Sunday, February 6, 2011

February Meeting: Free Choice

We had a very busy meeting this afternoon. 16 people attended and we ran out of time so some poems will be held over to another ‘free choice’ meeting. The poems that were read prompted a wide range of responses. They also fell into clear categories. Perhaps these were an unconscious response to the miserable weather, but we had several poems on death and grief, including the horrific poem for Holocaust Day ‘More Light! More Light!: for Heinrich Blucher and Hannah Arendt’ by Anthony Hecht. Christopher Reed’s ‘Afterlife’ at least allowed some choice in the disposition of the body, while Thomas Hardy’s ‘The Voice’, remembered the dead with regretful nostalgia. The feminist icon ‘Lady Lazarus’ by Sylvia Plath called forth the usual comments. We moved on from death itself to various somatic topics. Roger McGough’s ‘The Wrong Beds’ was taken to sum up general human experience.

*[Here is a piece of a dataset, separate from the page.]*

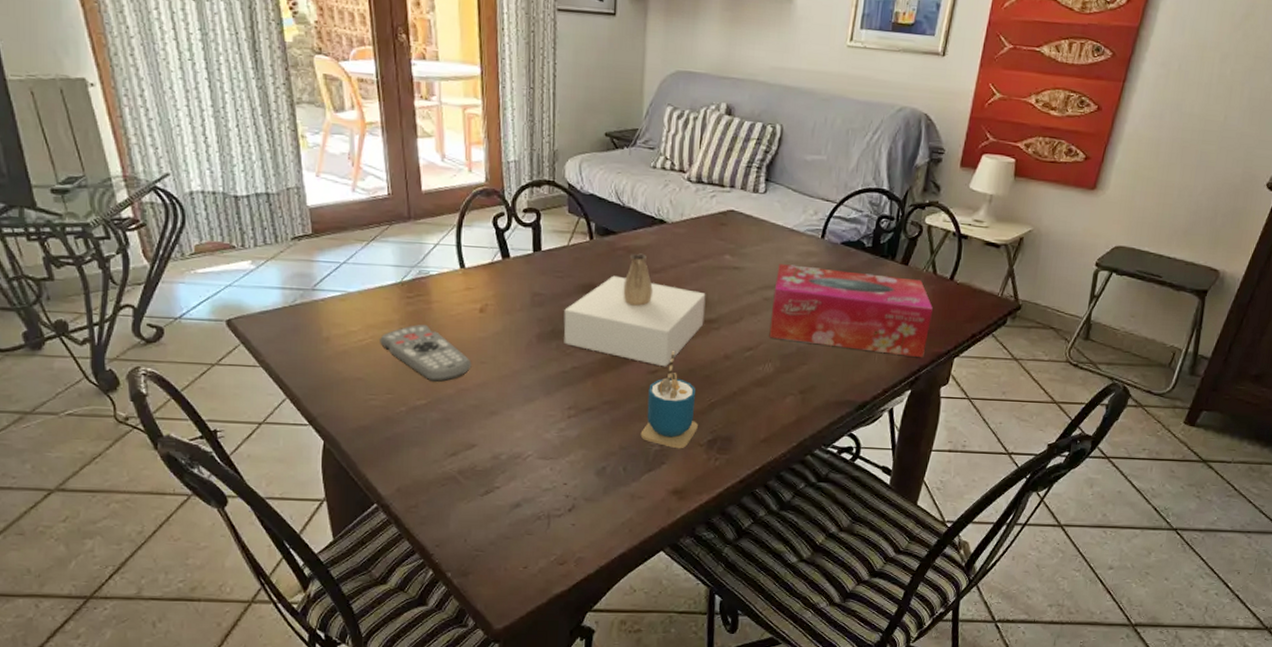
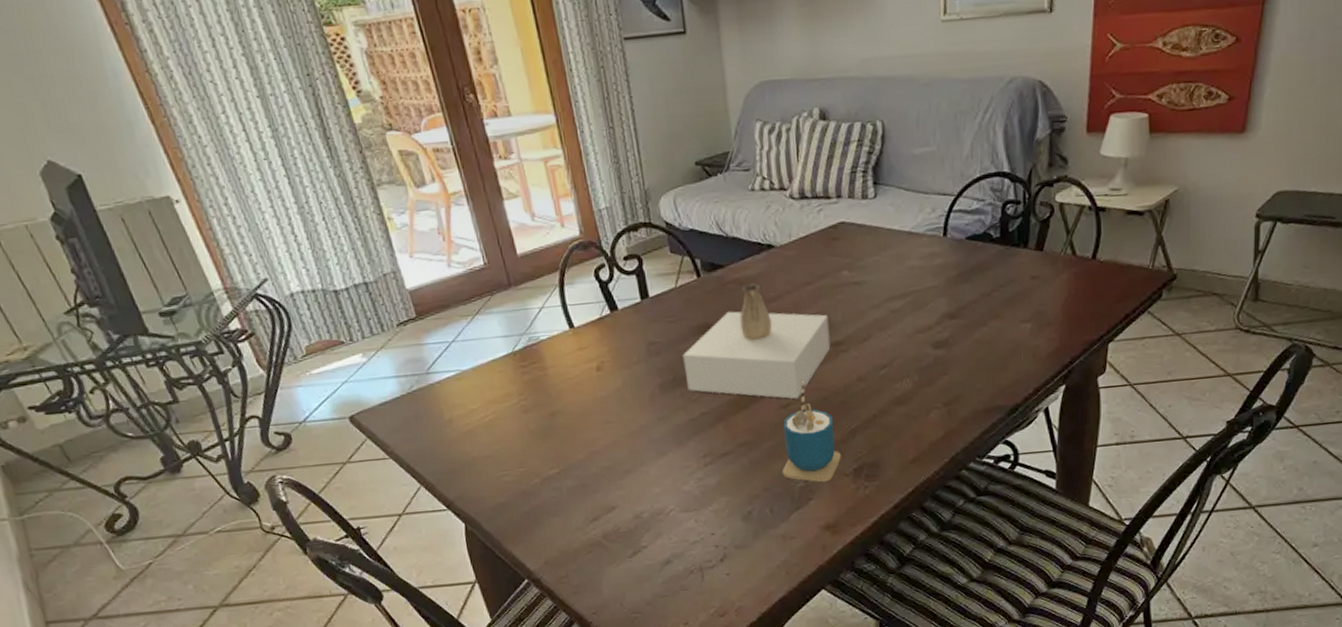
remote control: present [380,325,472,382] -> none [501,392,598,449]
tissue box: present [769,264,934,358] -> none [900,264,1078,352]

More beds evoked melancholic observations in Elizabeth Jennings ‘One Flesh’. Away from beds, David Scott-Blackhall’s ‘Because it’s There’ discussed his own blindness, while Mimi Khalvati expressed female togetherness in ‘The Waiting House’. The body images in ‘So Do We’ by Elsa Linguanti caused much debate and we concluded for the most part that the poem was an intense consideration of language. After so much concentration on the fragility of the human body Blake’s ‘The Tyger’ was a timely reminder of physical strength, and Joan B. Howe’s ‘Rosemary’ at least had the brightness of flowers, even thought its associations are with death and remembrance.